The third and final process was opened in 1963 and closed in 1965, and two decrees ratified the prior processes in 1969 and on 13 March 1970; this allowed the Congregation of Rites to assume control of the cause to further investigate her life and her spiritual works. After an extensive investigation that spanned more than a decade, on 12 July 1982 she was made Venerable after Pope John Paul II acknowledged the fact that she had lived a full life of heroic virtue.

The miracle needed for her beatification was investigated from 1964 and closed in 1965; it received validation in 1969. John Paul II approved the healing as being a legitimate miracle in 1984, and beatified Elizabeth on 25 November 1984, on the occasion of an apostolic visit to Paris.

The second miracle needed for canonization was investigated in the diocese of the healing's origin from 11 July 2011 until 25 August 2012; it received ratification several months later on 28 June 2013.

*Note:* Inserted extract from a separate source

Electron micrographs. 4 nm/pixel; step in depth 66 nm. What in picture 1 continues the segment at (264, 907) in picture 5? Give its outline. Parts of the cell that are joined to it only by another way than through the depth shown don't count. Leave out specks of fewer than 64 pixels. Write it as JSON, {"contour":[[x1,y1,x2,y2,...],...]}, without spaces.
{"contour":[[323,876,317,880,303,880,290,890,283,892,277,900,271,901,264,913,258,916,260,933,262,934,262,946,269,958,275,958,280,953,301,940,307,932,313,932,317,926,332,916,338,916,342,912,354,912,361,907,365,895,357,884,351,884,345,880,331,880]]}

Pope Francis on 3 March 2016 approved the second healing as being a miracle attributed to Elizabeth's intercession and thus approved her canonization as a saint. A date of canonization was determined at a gathering of cardinals on 20 June 2016. Her canonization was celebrated on 16 October 2016. The postulator of the cause at the time of her canonization was Romano Gambalunga.

===Feast and patronage===
Her liturgical feast is celebrated annually on 9 November. Her most famous prayer is: "Holy Trinity Whom I Adore", written out of her love of the Most Blessed Trinity. Elizabeth of the Trinity is a patron against illness, of sick people, and of the loss of parents.